> [Requirement]
Beneath this line are the data; copy exactly the part of them that opens with the line containing "to transit-amplifying PNECs.**" and closes with the line containing "combined dataset archetypes.", and only that part.

(Saved data entries)
━━━━━━━━━━━━━━━━━━━━━━━━━━━━━━

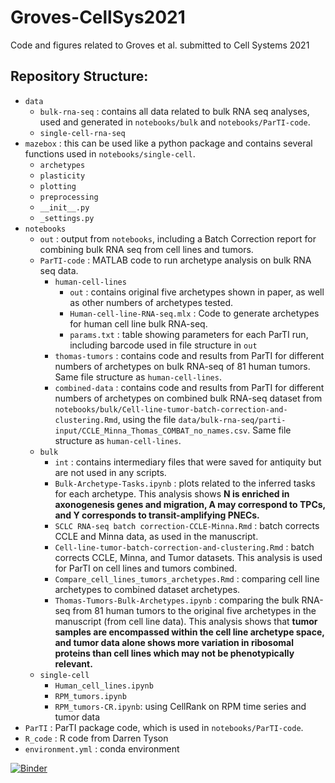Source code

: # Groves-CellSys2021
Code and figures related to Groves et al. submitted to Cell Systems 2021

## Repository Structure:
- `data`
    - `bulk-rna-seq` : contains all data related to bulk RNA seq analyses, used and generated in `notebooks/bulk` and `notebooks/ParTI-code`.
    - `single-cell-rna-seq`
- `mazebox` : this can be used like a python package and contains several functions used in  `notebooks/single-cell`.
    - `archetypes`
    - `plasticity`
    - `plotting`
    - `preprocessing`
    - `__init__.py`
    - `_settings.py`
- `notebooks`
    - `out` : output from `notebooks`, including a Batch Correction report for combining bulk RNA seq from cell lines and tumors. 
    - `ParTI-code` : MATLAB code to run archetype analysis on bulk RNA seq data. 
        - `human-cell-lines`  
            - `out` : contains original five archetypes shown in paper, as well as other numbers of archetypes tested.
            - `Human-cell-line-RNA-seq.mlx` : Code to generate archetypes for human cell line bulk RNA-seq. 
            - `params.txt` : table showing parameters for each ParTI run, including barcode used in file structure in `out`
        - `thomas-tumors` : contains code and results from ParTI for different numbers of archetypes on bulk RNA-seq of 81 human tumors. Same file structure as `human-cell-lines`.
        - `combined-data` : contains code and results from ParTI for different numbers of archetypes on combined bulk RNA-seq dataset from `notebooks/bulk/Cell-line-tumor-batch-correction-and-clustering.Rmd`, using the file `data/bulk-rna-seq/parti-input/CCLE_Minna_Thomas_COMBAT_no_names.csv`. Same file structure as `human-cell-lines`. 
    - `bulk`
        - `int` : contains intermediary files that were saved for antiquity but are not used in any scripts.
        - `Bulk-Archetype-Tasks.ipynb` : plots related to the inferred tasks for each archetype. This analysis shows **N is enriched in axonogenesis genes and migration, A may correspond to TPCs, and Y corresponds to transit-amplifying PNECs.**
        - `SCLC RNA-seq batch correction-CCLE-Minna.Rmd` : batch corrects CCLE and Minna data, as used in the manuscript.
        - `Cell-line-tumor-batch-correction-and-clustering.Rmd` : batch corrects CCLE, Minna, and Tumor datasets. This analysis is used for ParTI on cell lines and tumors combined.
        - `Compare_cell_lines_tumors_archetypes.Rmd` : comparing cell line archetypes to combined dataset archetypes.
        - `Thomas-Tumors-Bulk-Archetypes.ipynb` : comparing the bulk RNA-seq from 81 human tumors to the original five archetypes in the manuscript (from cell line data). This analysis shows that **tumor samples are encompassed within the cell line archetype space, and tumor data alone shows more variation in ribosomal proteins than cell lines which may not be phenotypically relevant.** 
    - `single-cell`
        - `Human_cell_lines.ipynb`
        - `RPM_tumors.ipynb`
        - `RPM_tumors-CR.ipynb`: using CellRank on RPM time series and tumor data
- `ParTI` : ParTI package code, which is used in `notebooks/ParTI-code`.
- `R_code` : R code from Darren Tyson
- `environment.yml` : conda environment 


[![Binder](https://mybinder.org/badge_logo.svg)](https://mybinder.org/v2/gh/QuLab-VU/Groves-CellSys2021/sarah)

━━━━━━━━━━━━━━━━━━━━━━━━━━━━━━

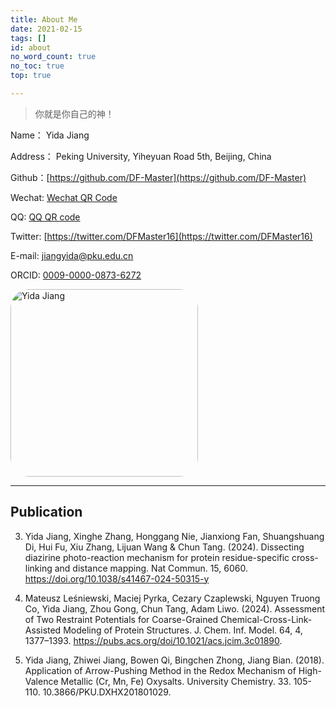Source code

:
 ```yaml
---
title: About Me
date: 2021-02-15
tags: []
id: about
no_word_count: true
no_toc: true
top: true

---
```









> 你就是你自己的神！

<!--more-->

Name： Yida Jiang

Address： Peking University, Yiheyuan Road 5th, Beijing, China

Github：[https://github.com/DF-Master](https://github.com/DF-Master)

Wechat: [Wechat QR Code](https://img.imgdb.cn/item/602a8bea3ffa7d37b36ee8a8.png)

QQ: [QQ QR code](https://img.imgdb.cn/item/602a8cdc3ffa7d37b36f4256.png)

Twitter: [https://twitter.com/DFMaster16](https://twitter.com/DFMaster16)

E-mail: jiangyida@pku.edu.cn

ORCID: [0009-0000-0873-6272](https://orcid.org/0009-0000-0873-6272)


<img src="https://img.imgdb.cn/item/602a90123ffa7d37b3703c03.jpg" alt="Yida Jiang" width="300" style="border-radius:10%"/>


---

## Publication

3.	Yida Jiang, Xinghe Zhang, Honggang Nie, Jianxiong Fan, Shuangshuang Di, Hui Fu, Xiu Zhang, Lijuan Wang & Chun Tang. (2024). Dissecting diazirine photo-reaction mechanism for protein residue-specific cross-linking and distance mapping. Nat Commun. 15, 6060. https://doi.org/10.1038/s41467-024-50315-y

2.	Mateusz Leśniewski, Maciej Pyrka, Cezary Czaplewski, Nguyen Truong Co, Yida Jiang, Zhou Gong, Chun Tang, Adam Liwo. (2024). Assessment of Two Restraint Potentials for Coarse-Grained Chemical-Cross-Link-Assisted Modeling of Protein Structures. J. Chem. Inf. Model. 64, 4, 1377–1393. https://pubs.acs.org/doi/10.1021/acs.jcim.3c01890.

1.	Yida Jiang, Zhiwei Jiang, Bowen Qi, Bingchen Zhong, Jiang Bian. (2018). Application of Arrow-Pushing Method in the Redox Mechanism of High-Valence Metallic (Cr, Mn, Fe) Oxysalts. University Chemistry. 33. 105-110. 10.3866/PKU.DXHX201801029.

━━━━━━━━━━━━━━━━━━━━━━━━━━━━━━

> [Exercise output]
        - `Bulk-Archetype-Tasks.ipynb` : plots related to the inferred tasks for each archetype. This analysis shows **N is enriched in axonogenesis genes and migration, A may correspond to TPCs, and Y corresponds to transit-amplifying PNECs.**
        - `SCLC RNA-seq batch correction-CCLE-Minna.Rmd` : batch corrects CCLE and Minna data, as used in the manuscript.
        - `Cell-line-tumor-batch-correction-and-clustering.Rmd` : batch corrects CCLE, Minna, and Tumor datasets. This analysis is used for ParTI on cell lines and tumors combined.
        - `Compare_cell_lines_tumors_archetypes.Rmd` : comparing cell line archetypes to combined dataset archetypes.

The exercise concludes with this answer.